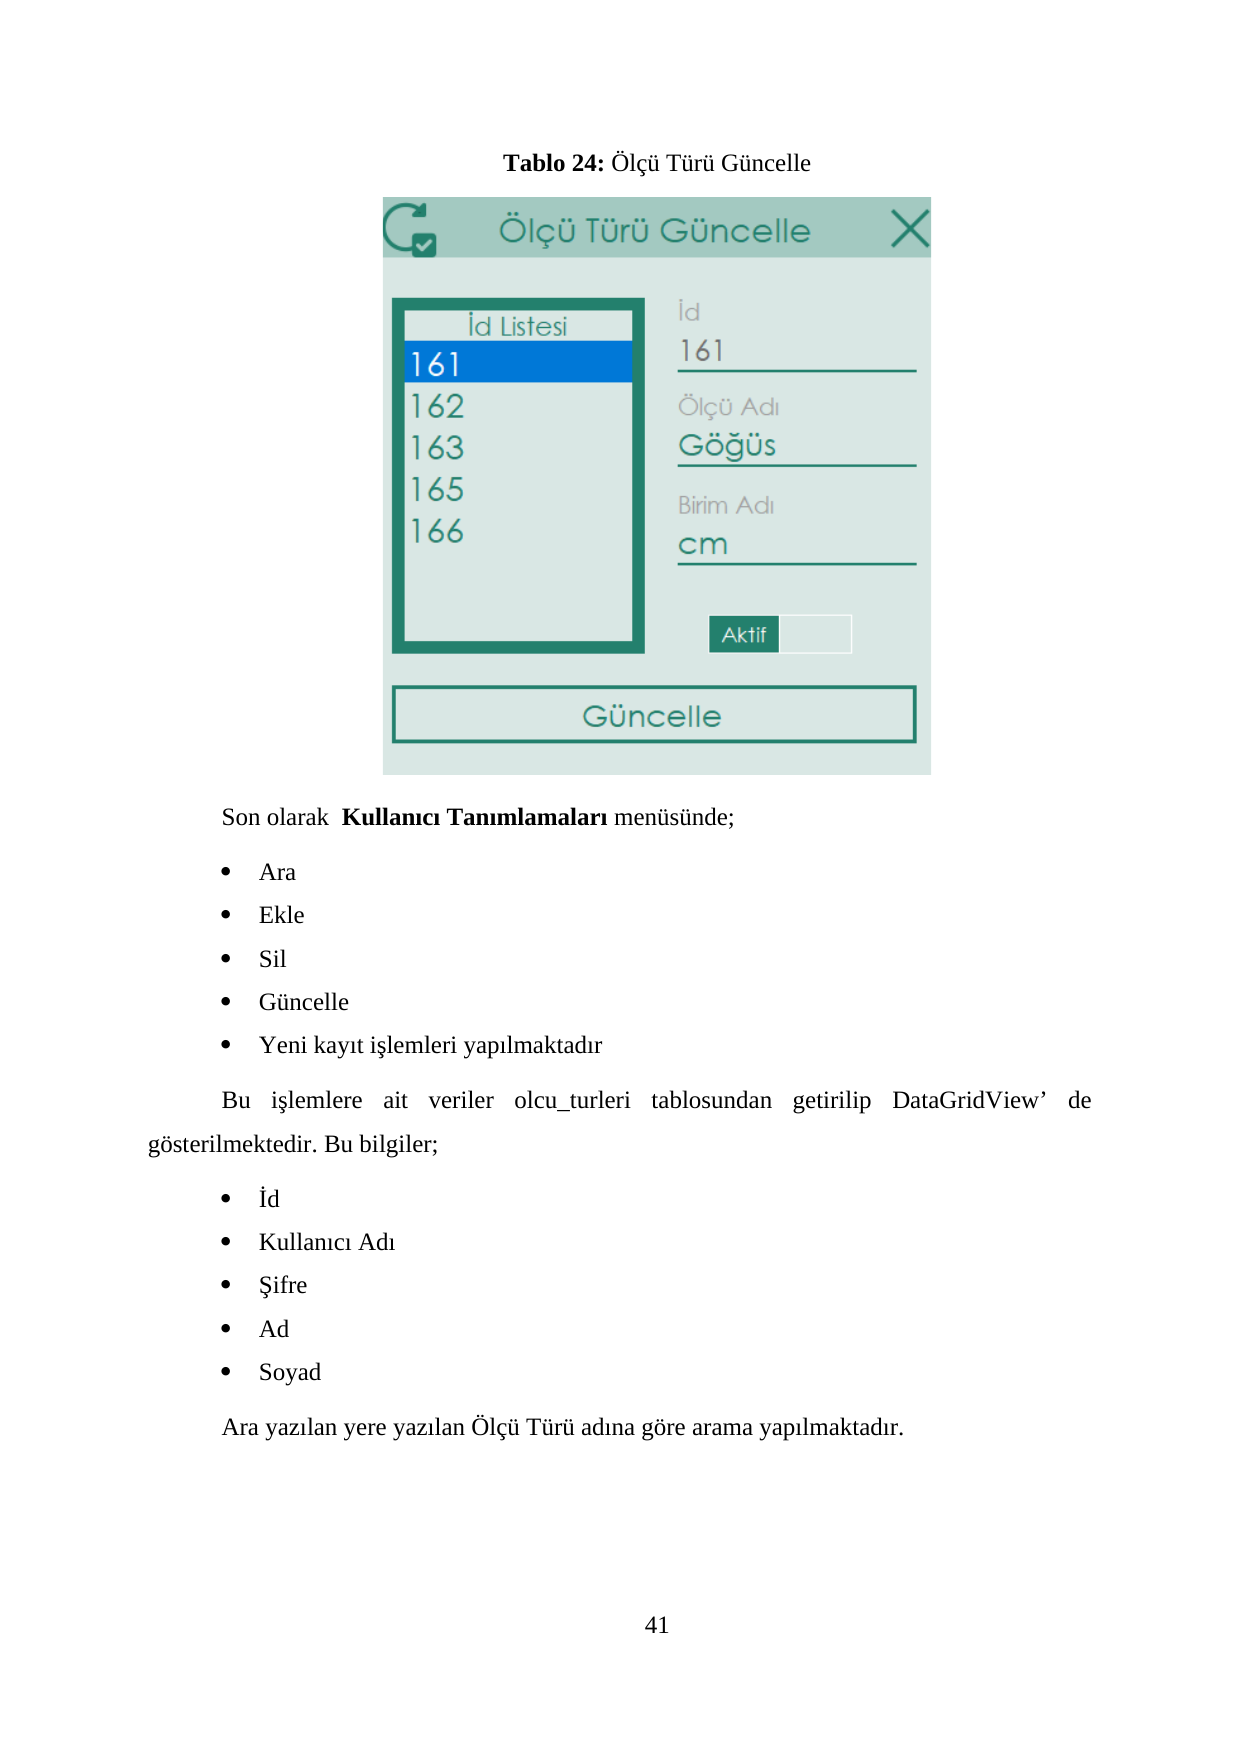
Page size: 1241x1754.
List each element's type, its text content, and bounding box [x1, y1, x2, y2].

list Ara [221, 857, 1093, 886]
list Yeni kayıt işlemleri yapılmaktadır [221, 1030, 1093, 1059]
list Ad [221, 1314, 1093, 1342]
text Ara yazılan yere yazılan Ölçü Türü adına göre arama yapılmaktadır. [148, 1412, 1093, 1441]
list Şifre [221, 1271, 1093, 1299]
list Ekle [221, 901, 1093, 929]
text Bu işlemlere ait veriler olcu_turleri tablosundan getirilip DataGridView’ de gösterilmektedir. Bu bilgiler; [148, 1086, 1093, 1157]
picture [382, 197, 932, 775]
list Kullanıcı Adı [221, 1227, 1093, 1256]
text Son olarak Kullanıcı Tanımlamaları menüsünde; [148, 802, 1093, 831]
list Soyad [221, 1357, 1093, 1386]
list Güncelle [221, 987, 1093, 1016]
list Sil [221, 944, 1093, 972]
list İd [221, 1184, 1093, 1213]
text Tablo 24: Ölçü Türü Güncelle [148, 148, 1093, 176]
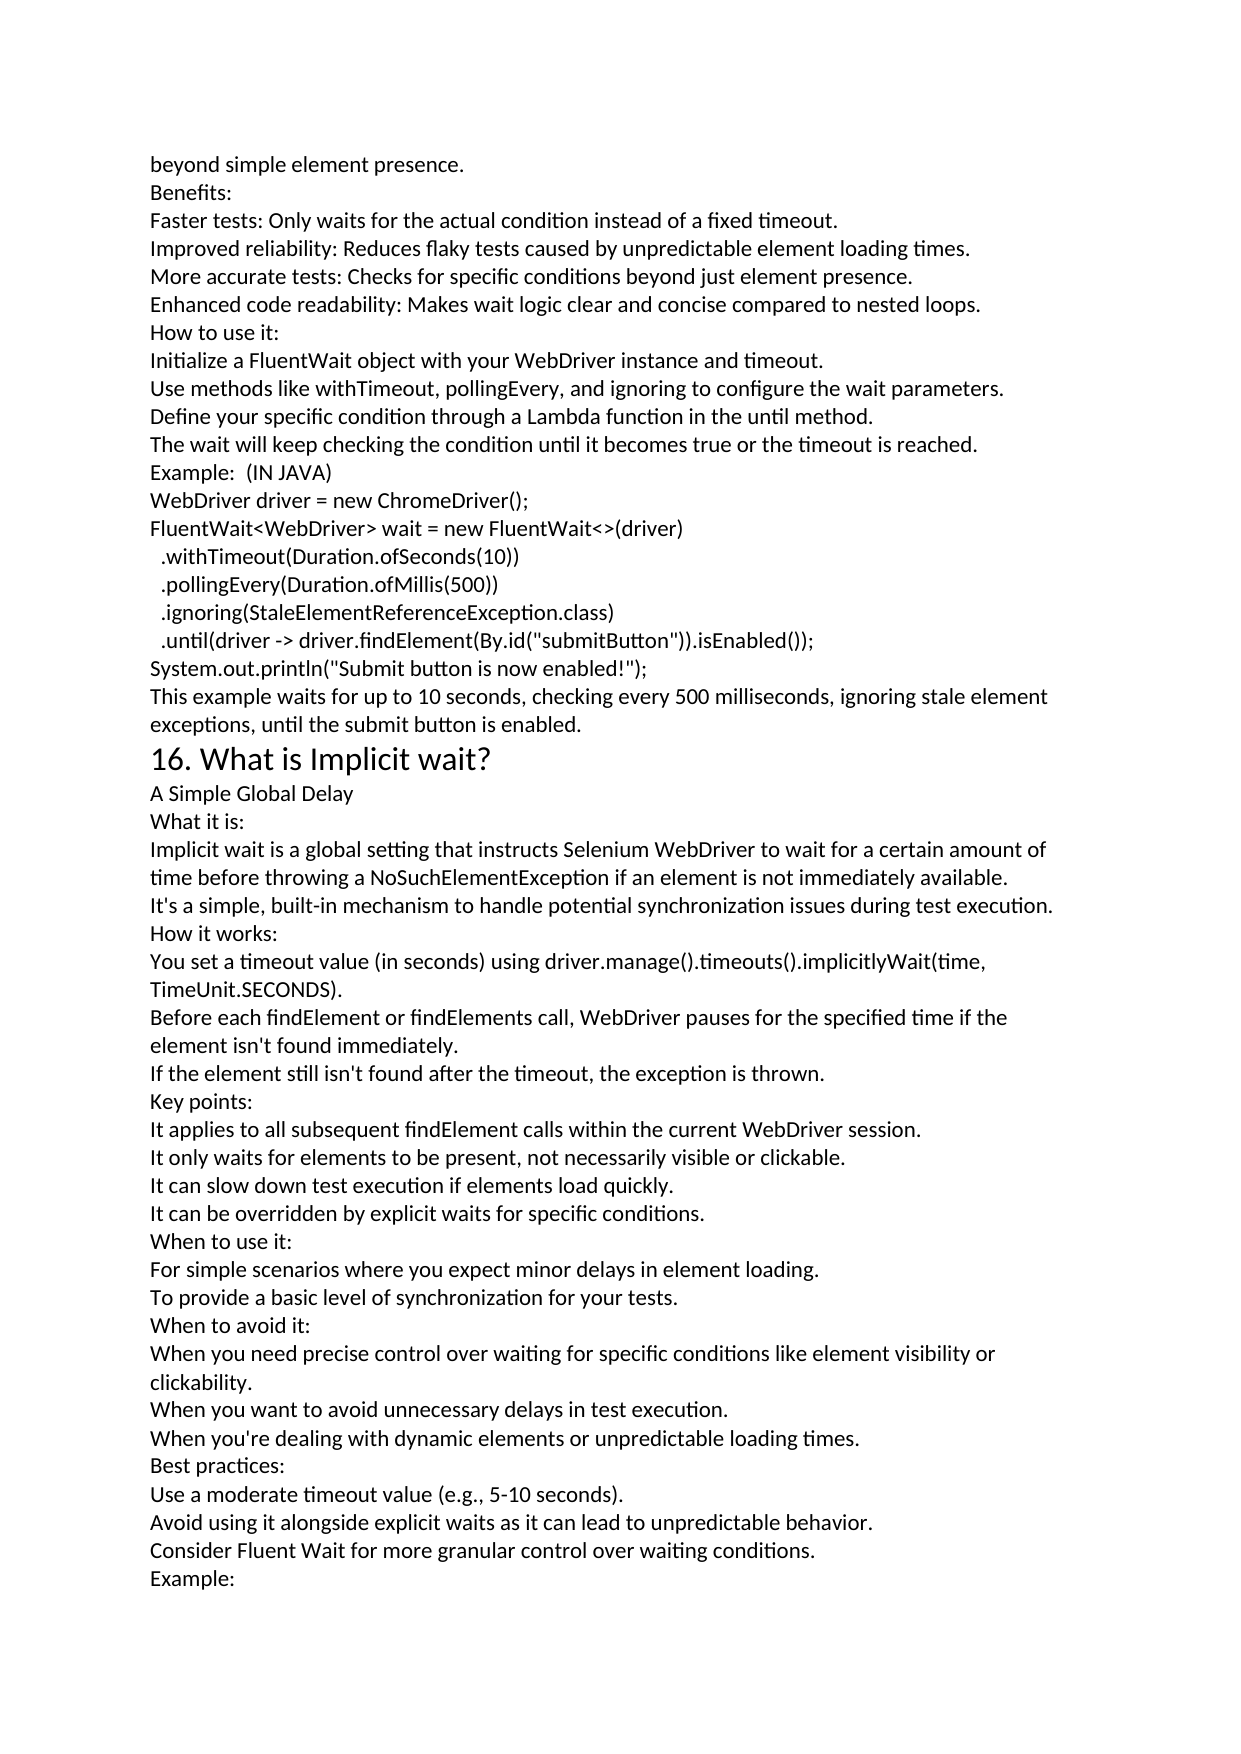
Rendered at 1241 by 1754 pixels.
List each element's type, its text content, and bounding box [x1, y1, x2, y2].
_ _ _ _ _
Exercise aim -
Leave out all pictures, then copy the remaining material exactly.

Task response -
Page size: 1241x1754.
List each element's type, its text content, and bounding box [x1, y1, x2, y2].

list Ara [221, 857, 1093, 886]
list Yeni kayıt işlemleri yapılmaktadır [221, 1030, 1093, 1059]
list Ad [221, 1314, 1093, 1342]
text Ara yazılan yere yazılan Ölçü Türü adına göre arama yapılmaktadır. [148, 1412, 1093, 1441]
list Şifre [221, 1271, 1093, 1299]
list Ekle [221, 901, 1093, 929]
text Bu işlemlere ait veriler olcu_turleri tablosundan getirilip DataGridView’ de gösterilmektedir. Bu bilgiler; [148, 1086, 1093, 1157]
picture [382, 197, 932, 775]
list Kullanıcı Adı [221, 1227, 1093, 1256]
text Son olarak Kullanıcı Tanımlamaları menüsünde; [148, 802, 1093, 831]
list Soyad [221, 1357, 1093, 1386]
list Güncelle [221, 987, 1093, 1016]
list Sil [221, 944, 1093, 972]
list İd [221, 1184, 1093, 1213]
text Tablo 24: Ölçü Türü Güncelle [148, 148, 1093, 176]
Rendered at 1241 by 1754 pixels.
List each element's type, its text content, and bounding box [x1, y1, x2, y2].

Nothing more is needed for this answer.